Most efficient bow and bottom shape for shallow water?

[river runner]

Let's forget current for now. The subject is complicated enough without throwing that into the mix.
If you look at a racing canoe on top of a car, three things that should be apparent are:
1- It's Swede form
2- The bow is pointed
3- The bottom is round

I think we've established that Swede form is still more efficient in shallow water (I guess we did.) What about the other two? As the water gets shallower, does a punt shaped bow ever become more efficient than pointed, at canoe speeds? Assuming you don't drag bottom with either one, does a flat bottom ever become more efficient than round, at canoe speeds?

[jehardiman]

Quote:

Originally Posted by river runner

I think we've established that Swede form is still more efficient in shallow water (I guess we did.) What about the other two? As the water gets shallower, does a punt shaped bow ever become more efficient than pointed, at canoe speeds? Assuming you don't drag bottom with either one, does a flat bottom ever become more efficient than round, at canoe speeds?

No, you should have not drawn that conclusion. A "swede" form (or more correctly aft LCB form, ...I mean who wants a boat shaped like a turnip anyway) is not more efficient in shallow water than a fish form (that is forward LCB form). It is better to say that a LCB aft form is more efficient for the identical displacement, wetted area, and LWL than a LCB forward shape for Froude numbers above the skin friction vs pressure drag transition point. This is a very explicit limiting statement and is based soley upon the entry of a LCB aft form having to be geometrically finer than a LCB forward form which reduces pressure drag and does not consider directional stability. Once you leave the limits of identical displacement, wetted area, LWL, and fixed directional stability all bets are off and there is no "best" shape in an equally weighted trade-off space.

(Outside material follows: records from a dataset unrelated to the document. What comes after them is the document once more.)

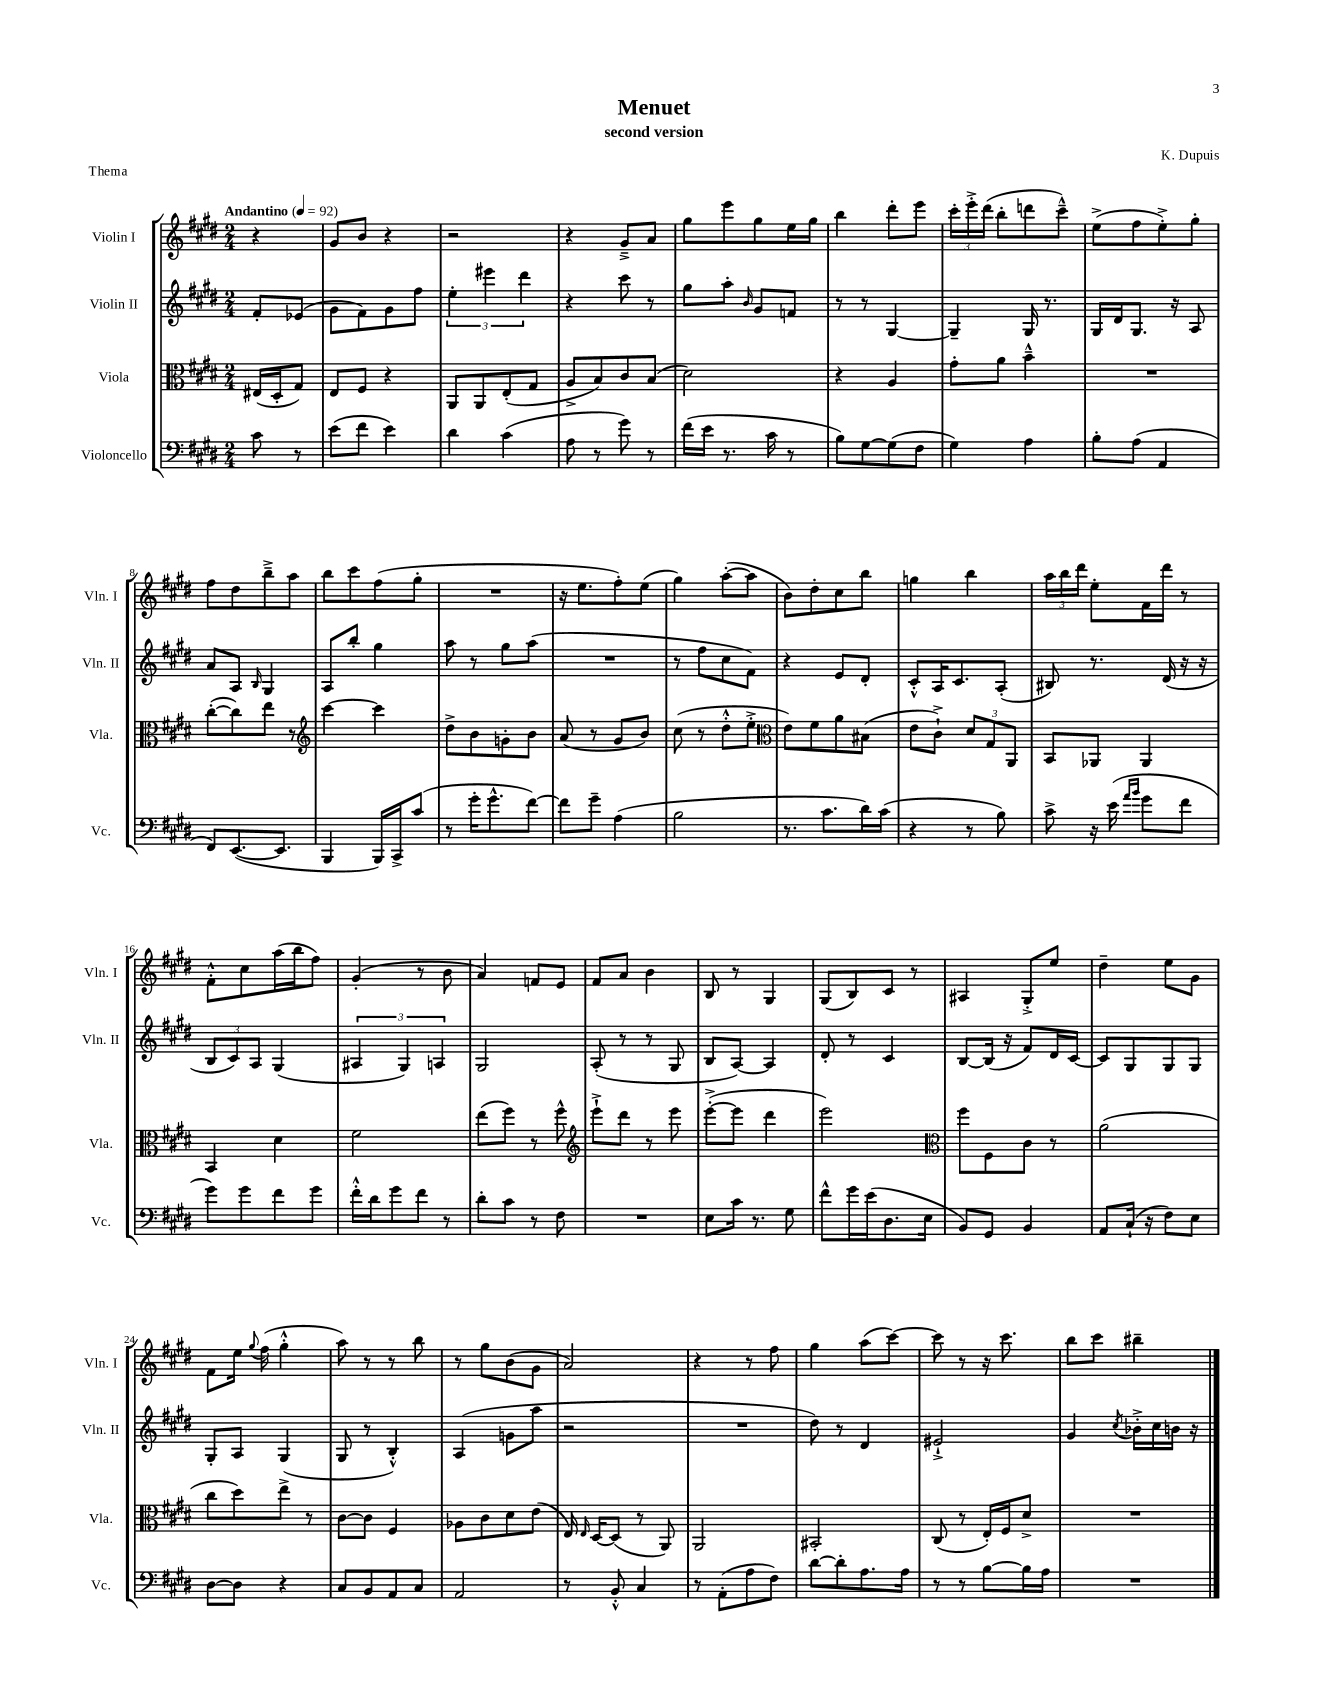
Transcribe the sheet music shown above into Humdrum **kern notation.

**kern	**kern	**kern	**kern
*staff4	*staff3	*staff2	*staff1
*clefF4	*clefC3	*clefG2	*clefG2
*k[f#c#g#d#]	*k[f#c#g#d#]	*k[f#c#g#d#]	*k[f#c#g#d#]
*M2/4	*M2/4	*M2/4	*M2/4
*MM92	*MM92	*MM92	*MM92
8c#\	(16E#/LL	8f#'/L	4r
.	16D#'/J	.	.
8r	8G#/J)	(8e-/J	.
=	=	=	=
(8e\L	8E/L	8g#\L	8g#/L
8f#\J	8F#/J	8f#\)	8b/J
4e\)	4r	8g#\	4r
.	.	8ff#\J	.
=	=	=	=
4d#\	8AA/L	6ee'\	2r
.	8AA/	.	.
.	.	6eee#\	.
(4c#\	(8E'/	.	.
.	.	6ddd#\	.
.	8G#/J	.	.
=	=	=	=
8A\	8A^/L	4r	4r
8r	8B/)	.	.
8g#\)	8c#/	8ccc#\	8g#~^/L
8r	(8B/J	8r	8a/J
=	=	=	=
(16f#\LL	2d#\)	8gg#\L	8gg#\L
16e\JJ	.	.	.
8.r	.	8aa'\J	8eee\
.	.	16qqb/	.
.	.	8g#/L	8gg#\
16c#\	.	.	.
8r	.	8f/J	16ee\L
.	.	.	16gg#\JJ
=	=	=	=
8B\L)	4r	8r	4bb\
[8G#\	.	8r	.
(8G#\]	4A/	[4G#/	8ddd#'\L
8F#\J	.	.	8eee\J
=	=	=	=
4G#\)	8g#'\L	4G#~/]	24ccc#'\LL
.	.	.	24eee'^\
.	.	.	(24ddd#\JJ
.	8a\J	.	8bb'\L
4A\	4b~^^\	16G#/	8ddd\
.	.	8.r	.
.	.	.	8ccc#~^^\J)
=	=	=	=
8B'\L	2r	16G#/LL	(8ee^\L
.	.	16d#/J	.
(8A\J	.	8.G#/J	8ff#\
4AA/	.	.	8ee'^\)
.	.	16r	.
.	.	8A/	8gg#'\J
=	=	=	=
8FF#/L)	([8cc#'\L	8a/L	8ff#\L
([8.EE/	8cc#\])	8A/J	8dd#\
.	.	16qqB/	.
.	8ee\J	4G#/	8bb~^\
8.EE/]J	.	.	.
.	8r	.	8aa\J
=	=	=	=
*	*clefG2	*	*
4BBB/	[4ccc#\	8A/L	8bb\L
.	.	8bb'/J	8ccc#\
16BBB/LL)	4ccc#\]	4gg#\	(8ff#\
16CC#^/J	.	.	.
(8c#/J	.	.	8gg#'\J
=	=	=	=
8r	8dd#^\L	8aa\	2r
16g#'\LK	8b\	8r	.
8.g#^^\	.	.	.
.	8g'\	8gg#\L	.
[8f#\J)	8b\J	(8aa\J	.
=	=	=	=
8f#\]L	(8a/	2r	16r
.	.	.	8.ee\L
8g#~\J	8r	.	.
(4A\	8g#/L	.	8ff#'\)
.	8b/J)	.	(8ee\J
=	=	=	=
2B\	(8cc#\	8r	4gg#\)
.	8r	8ff#\L	.
.	8dd#'^^\L	8cc#\	([8aa'\L
.	8ee'^\J	8f#\J)	8aa\]J
=	=	=	=
*	*clefC3	*	*
8.r	8e\L)	4r	8b\L)
.	8f#\	.	8dd#'\
8.c#\L	.	.	.
.	8a\	8e/L	8cc#\
16d#\L)	(8B#\J	8d#'/J	8bb\J
(16c#\JJ	.	.	.
=	=	=	=
4r	8e\L	8c#'^^/L	4gg\
.	8c#`^\J)	16A/K	.
.	.	8.c#/	.
8r	12d#/L	.	4bb\
.	12G#/	.	.
8B\)	.	(8A'/J	.
.	12AA/J	.	.
=	=	=	=
8c#^\	8BB/L	8B#/)	24aa\LL
.	.	.	24bb\
.	.	.	24ddd#\JJ
16r	8AA-/J	8.r	8ee'\L
(16e\	.	.	.
16qqa/LL	.	.	.
16qqb/JJ	.	.	.
8g#\L	4AA-/	.	16f#\L
.	.	(16d#/	16ddd#\JJ
8f#\J	.	16r	8r
.	.	16r	.
=	=	=	=
8g#\L)	4BB/	12B/L	8f#'^^\L
.	.	12c#/)	.
8g#\	.	.	8cc#\
.	.	12A/J	.
8f#\	4d#\	(4G#/	(16aa\L
.	.	.	16bb\J
8g#\J	.	.	8ff#\J)
=	=	=	=
16f#'^^\LL	2f#\	6A#/	(4g#'/
16d#\J	.	.	.
8g#\	.	.	.
.	.	6G#/)	.
8f#\J	.	.	8r
.	.	6A/	.
8r	.	.	8b\
=	=	=	=
8d#'\L	(8ee\L	2G#/	4a/)
8c#\J	8ff#\J)	.	.
8r	8r	.	8f/L
8F#\	8ff#^^\	.	8e/J
=	=	=	=
*	*clefG2	*	*
2r	8eee`^\L	(8A'/	8f#/L
.	8ddd#\J	8r	8a/J
.	8r	8r	4b\
.	8eee\	8G#/	.
=	=	=	=
8E\L	([8eee'^\L	8B/L	8B/
16c#\Jk	8eee\]J	[8A/J)	8r
8.r	.	.	.
.	4ddd#\	4A/]	4G#/
8G#\	.	.	.
=	=	=	=
8f#^^\L	2eee\)	8d#'/	(8G#/L
16g#\L	.	8r	8B/)
(16e\J	.	.	.
8.D#\	.	4c#/	8c#/J
.	.	.	8r
16E\Jk	.	.	.
=	=	=	=
*	*clefC3	*	*
8BB/L)	8ff#\L	[8B/L	4A#/
8GG#/J	8F#\	(16B/]Jk	.
.	.	16r	.
4BB/	8c#\J	8f#/L)	8G#'^/L
.	8r	16d#/L	8ee/J
.	.	[16c#/JJ	.
=	=	=	=
8AA/L	(2a\	8c#/]L	4dd#~\
(16C#`/Jk	.	8G#/	.
16r	.	.	.
8F#\L)	.	8G#/	8ee\L
8E\J	.	8G#/J	8g#\J
=	=	=	=
[8D#\L	8cc#\L	8G#'/L	8f#\L
8D#\]J	8dd#\)	8A/J	16ee\Jk
.	.	.	8qqgg#/
.	.	.	(16ff#\
4r	8ee^\J	(4G#/	4gg#'^^\
.	8r	.	.
=	=	=	=
8C#/L	[8c#\L	8G#/	8aa\)
8BB/	8c#\]J	8r	8r
8AA/	4F#/	4B'^^/)	8r
8C#/J	.	.	8bb\
=	=	=	=
2AA/	8A-\L	(4A/	8r
.	8c#\	.	8gg#\L
.	8d#\	8g\L	(8b\
.	(8e\J	8aa\J	8g#\J
=	=	=	=
8r	16E/)	2r	2a/)
.	16qqE/	.	.
.	[16D#/LK	.	.
8BB'^^/	(8D#/]J	.	.
4C#/	8r	.	.
.	8AA/)	.	.
=	=	=	=
8r	2AA/	2r	4r
(8AA'\L	.	.	.
8A\	.	.	8r
8F#\J)	.	.	8ff#\
=	=	=	=
[8d#\L	2BB#'/	8dd#\)	4gg#\
8d#'\]	.	8r	.
8.A\	.	4d#/	(8aa\L
.	.	.	[8ccc#\J)
16A\Jk	.	.	.
=	=	=	=
8r	(8C#/	2e#`^/	8ccc#\]
8r	8r	.	8r
[8B\L	16E'/LL)	.	16r
.	16F#/J	.	8.ccc#\
16B\]L	8d#^/J	.	.
16A\JJ	.	.	.
=	=	=	=
2r	2r	4g#/	8bb\L
.	.	.	8ccc#\J
.	.	8qcc#/	.
.	.	16b-'^\LL	4bb#~\
.	.	16cc#\	.
.	.	16b\JJ	.
.	.	16r	.
==	==	==	==
*-	*-	*-	*-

As far as shallow water goes, it is not so much the bottom shape as it is prismatic coefficient, waterplane area, and the blockage factor. A wider, shallower, flat bottom or a narrow deep-V can have less drag depending on the viability of the necessary draft to volume to stability (assuming fixed length) trade-off. As I have said many times before, there is never a "best" hull form, only ones that better meet the mutualy exclusive requirements of the design.